Preparation Authority tier 2

Fat: Structure and Function in Cooking

Fat — the category encompassing oils, butter, lard, schmaltz, and every cooking fat — functions as a heat transfer medium, a flavour solvent, a textural agent, and an emulsifier simultaneously. The specific fatty acid composition of different fats determines their smoke point, their flavour, their behaviour under heat, and their solid-to-liquid transition temperature.
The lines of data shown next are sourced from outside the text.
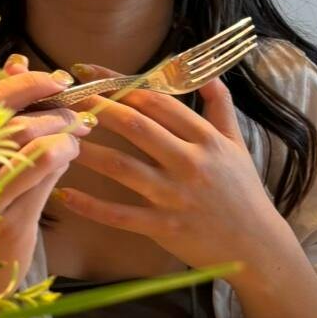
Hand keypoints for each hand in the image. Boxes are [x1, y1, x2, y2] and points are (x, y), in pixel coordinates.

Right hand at [0, 57, 93, 291]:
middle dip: (52, 107)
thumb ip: (3, 114)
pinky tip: (72, 153)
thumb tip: (18, 61)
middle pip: (10, 117)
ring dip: (62, 129)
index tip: (59, 80)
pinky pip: (39, 171)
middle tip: (77, 112)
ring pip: (28, 140)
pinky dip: (62, 152)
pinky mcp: (5, 218)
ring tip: (79, 131)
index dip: (26, 82)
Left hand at [57, 74, 285, 271]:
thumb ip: (221, 109)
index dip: (120, 82)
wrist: (257, 246)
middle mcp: (189, 162)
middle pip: (136, 126)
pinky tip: (65, 195)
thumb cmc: (244, 194)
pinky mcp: (164, 228)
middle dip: (97, 107)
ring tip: (59, 138)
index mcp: (205, 138)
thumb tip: (210, 76)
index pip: (157, 101)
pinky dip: (92, 206)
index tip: (89, 71)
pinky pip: (121, 215)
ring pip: (122, 167)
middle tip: (65, 96)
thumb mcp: (238, 146)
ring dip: (88, 151)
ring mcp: (175, 196)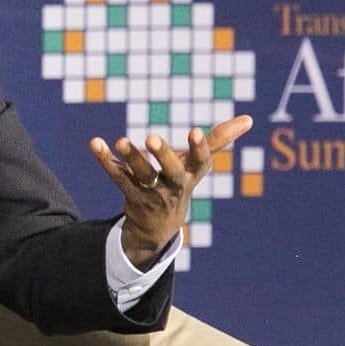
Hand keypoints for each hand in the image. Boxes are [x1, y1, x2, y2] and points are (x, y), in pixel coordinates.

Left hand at [89, 116, 253, 267]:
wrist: (158, 226)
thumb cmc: (181, 183)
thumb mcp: (199, 165)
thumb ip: (220, 140)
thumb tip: (249, 119)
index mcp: (192, 175)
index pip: (200, 162)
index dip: (199, 148)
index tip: (195, 132)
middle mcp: (173, 185)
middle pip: (170, 172)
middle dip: (162, 155)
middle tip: (151, 137)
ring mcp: (150, 192)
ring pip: (141, 175)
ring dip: (131, 157)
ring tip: (120, 140)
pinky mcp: (129, 193)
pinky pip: (116, 175)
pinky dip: (105, 159)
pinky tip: (95, 143)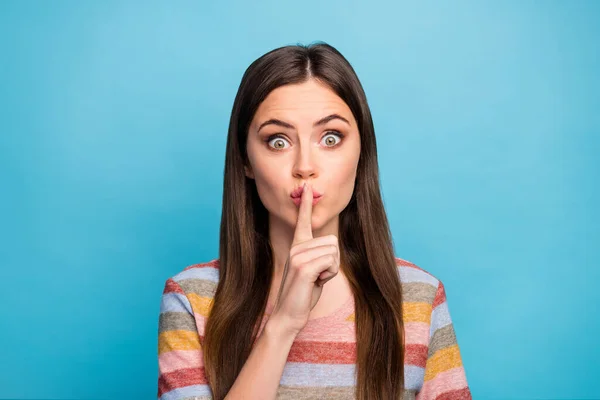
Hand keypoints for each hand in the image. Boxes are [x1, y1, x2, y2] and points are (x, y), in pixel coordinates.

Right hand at [269, 183, 340, 335]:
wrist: (289, 315)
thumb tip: (331, 248)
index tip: (307, 187)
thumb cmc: (303, 294)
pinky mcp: (303, 267)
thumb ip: (319, 257)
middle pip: (333, 242)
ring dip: (332, 269)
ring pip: (334, 252)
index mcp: (297, 246)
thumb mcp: (312, 271)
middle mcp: (296, 248)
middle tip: (318, 276)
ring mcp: (298, 256)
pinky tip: (316, 283)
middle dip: (333, 261)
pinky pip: (331, 262)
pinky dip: (329, 274)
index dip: (305, 203)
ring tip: (316, 280)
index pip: (303, 220)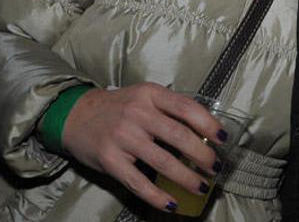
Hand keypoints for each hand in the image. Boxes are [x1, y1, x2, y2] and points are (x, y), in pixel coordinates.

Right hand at [61, 83, 225, 212]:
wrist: (75, 115)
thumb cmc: (118, 107)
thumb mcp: (144, 96)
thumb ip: (170, 107)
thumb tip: (205, 127)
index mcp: (150, 95)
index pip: (186, 108)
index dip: (208, 124)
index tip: (222, 138)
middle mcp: (137, 114)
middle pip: (179, 136)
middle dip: (202, 155)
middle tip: (215, 167)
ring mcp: (123, 137)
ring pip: (163, 162)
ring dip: (187, 178)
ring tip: (201, 186)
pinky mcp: (110, 160)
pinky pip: (139, 182)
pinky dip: (158, 196)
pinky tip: (172, 203)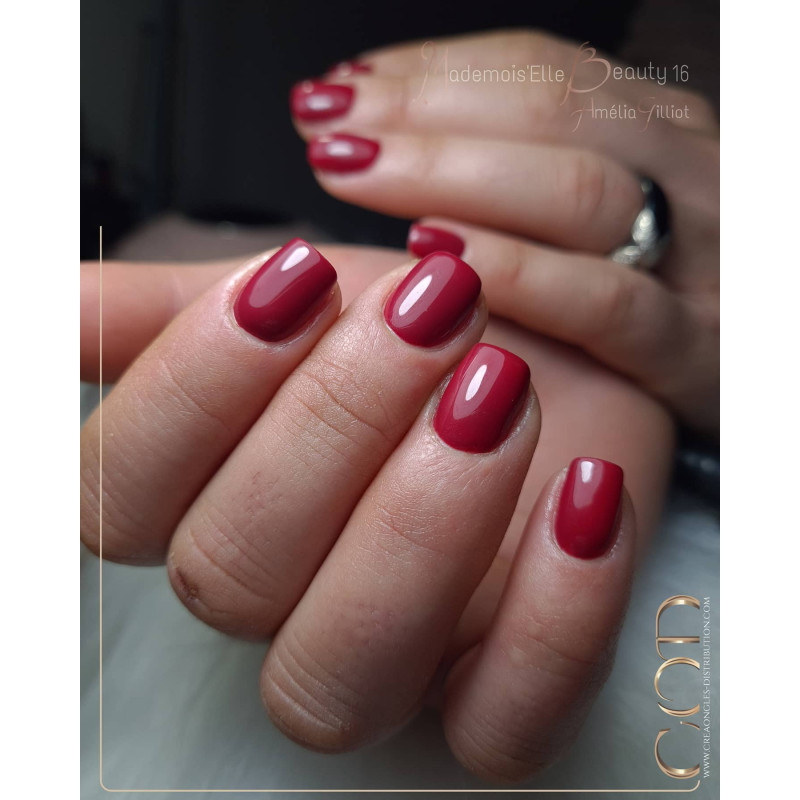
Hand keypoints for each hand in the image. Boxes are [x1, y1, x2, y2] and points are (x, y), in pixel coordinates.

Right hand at [81, 241, 671, 781]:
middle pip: (232, 579)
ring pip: (342, 675)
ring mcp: (391, 663)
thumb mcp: (305, 299)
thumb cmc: (422, 332)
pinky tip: (585, 489)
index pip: (120, 497)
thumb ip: (176, 310)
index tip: (297, 276)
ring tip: (498, 387)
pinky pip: (502, 728)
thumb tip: (57, 305)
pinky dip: (552, 616)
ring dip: (424, 523)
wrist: (556, 357)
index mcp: (211, 507)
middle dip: (330, 428)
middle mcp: (284, 601)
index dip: (192, 388)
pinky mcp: (500, 695)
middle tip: (430, 311)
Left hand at [290, 30, 718, 433]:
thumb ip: (525, 174)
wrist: (753, 377)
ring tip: (349, 171)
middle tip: (324, 124)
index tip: (342, 87)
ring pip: (578, 191)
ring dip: (449, 172)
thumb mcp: (606, 214)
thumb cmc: (653, 296)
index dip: (433, 70)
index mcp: (655, 134)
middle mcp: (688, 175)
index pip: (542, 70)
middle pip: (553, 111)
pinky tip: (438, 260)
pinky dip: (518, 274)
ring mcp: (698, 259)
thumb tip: (393, 144)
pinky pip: (604, 304)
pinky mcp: (693, 351)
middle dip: (422, 110)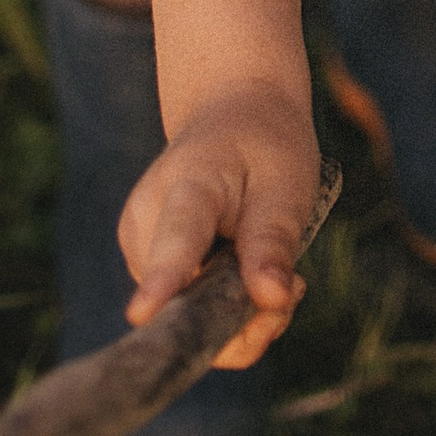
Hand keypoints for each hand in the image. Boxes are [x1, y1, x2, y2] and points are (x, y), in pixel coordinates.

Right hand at [122, 83, 320, 370]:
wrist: (232, 117)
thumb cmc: (263, 147)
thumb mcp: (286, 184)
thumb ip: (273, 241)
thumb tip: (271, 300)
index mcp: (188, 184)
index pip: (176, 239)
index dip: (163, 282)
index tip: (141, 314)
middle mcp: (147, 221)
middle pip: (187, 302)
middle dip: (245, 318)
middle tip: (295, 283)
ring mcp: (139, 247)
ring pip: (190, 317)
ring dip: (241, 315)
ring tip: (273, 267)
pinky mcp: (144, 265)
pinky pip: (189, 311)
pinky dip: (227, 309)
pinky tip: (250, 274)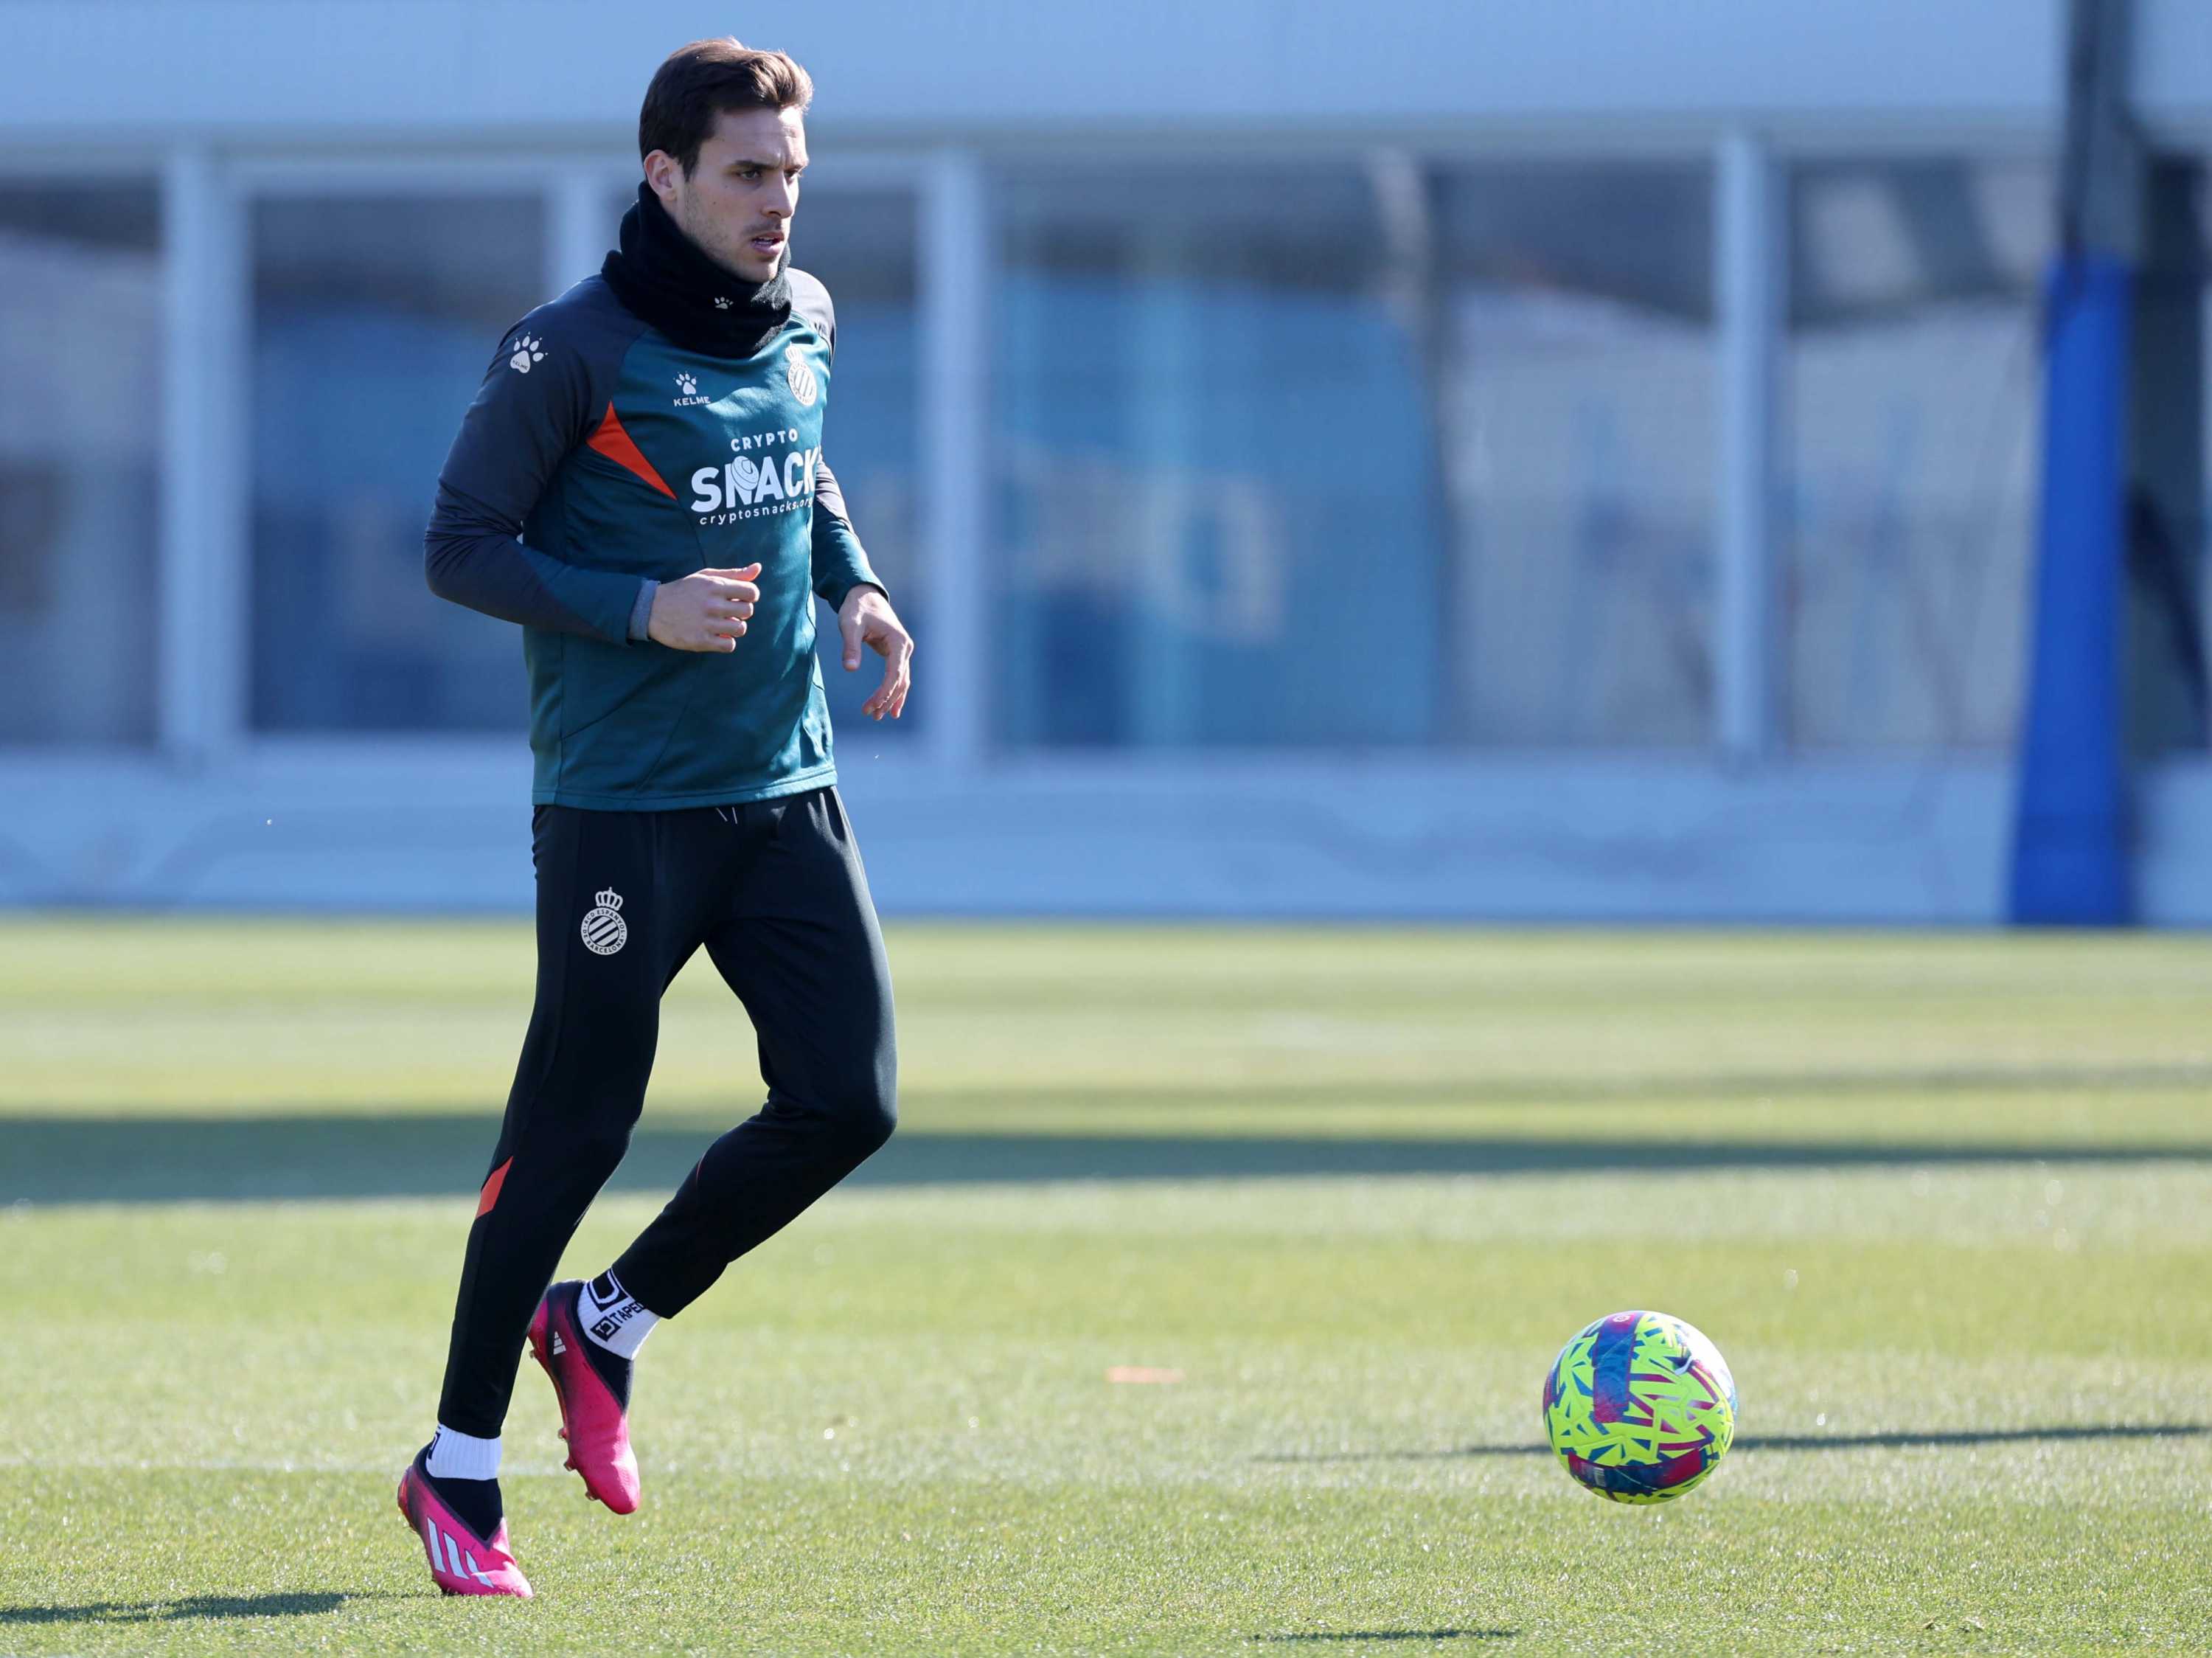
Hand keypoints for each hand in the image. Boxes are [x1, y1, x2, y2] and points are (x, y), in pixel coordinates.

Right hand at [649, 565, 759, 652]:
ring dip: (735, 628)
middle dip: (742, 612)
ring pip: (740, 629)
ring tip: (722, 624)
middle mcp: (712, 604)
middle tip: (729, 612)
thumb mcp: (706, 577)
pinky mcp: (700, 641)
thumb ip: (733, 574)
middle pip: (748, 611)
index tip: (740, 599)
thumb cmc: (684, 591)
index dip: (750, 596)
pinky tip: (717, 636)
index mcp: (714, 586)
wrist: (652, 609)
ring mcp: (706, 623)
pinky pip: (729, 645)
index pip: (751, 592)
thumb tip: (758, 567)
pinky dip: (726, 642)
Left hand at [838, 585, 911, 719]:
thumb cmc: (857, 608)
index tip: (872, 706)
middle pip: (900, 681)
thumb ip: (851, 647)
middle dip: (886, 699)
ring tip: (878, 716)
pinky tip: (890, 708)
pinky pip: (898, 677)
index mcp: (898, 641)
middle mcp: (905, 648)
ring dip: (891, 699)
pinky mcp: (896, 654)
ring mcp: (902, 651)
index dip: (884, 692)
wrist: (864, 595)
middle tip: (870, 715)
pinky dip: (894, 692)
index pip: (895, 673)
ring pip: (901, 681)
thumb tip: (850, 669)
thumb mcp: (850, 625)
**Fat as heat transfer:** Fats can be heated to 200°C+ without boiling (unlike water, which boils at 100°C). This allows the Maillard reaction and caramelisation to occur at the surface of food in fat — which is impossible in water-based cooking. **Saturated vs unsaturated fat:** - Saturated fats (animal fats: lard, butter, tallow; coconut oil): solid at room temperature; more stable at high heat (fewer double bonds to oxidise); higher smoke points - Monounsaturated fats (olive oil, avocado oil): semi-stable at room temperature; moderate smoke points - Polyunsaturated fats (most vegetable oils): liquid at room temperature; least stable at high heat; lowest smoke points; prone to rancidity **Fat as flavour solvent:** Fat-soluble flavour compounds (terpenes, carotenoids, most volatile aromatic compounds) are only released and carried to the palate in the presence of fat. This is the basis for: - Infused oils (fat extracting aromatics) - Butter-sautéed aromatics (butter carrying thyme, garlic compounds) - The difference between fat-cooked and water-cooked aromatics - The principle behind CRM Family 05 — Fat-Soluble Aromatic Transfer **Smoke points (approximate):** - Extra virgin olive oil: 190°C - Refined olive oil: 210°C - Clarified butter / ghee: 250°C - Avocado oil: 270°C - Refined coconut oil: 230°C - Unrefined sesame oil: 177°C - [VERIFY] Modernist Cuisine's specific smoke point table.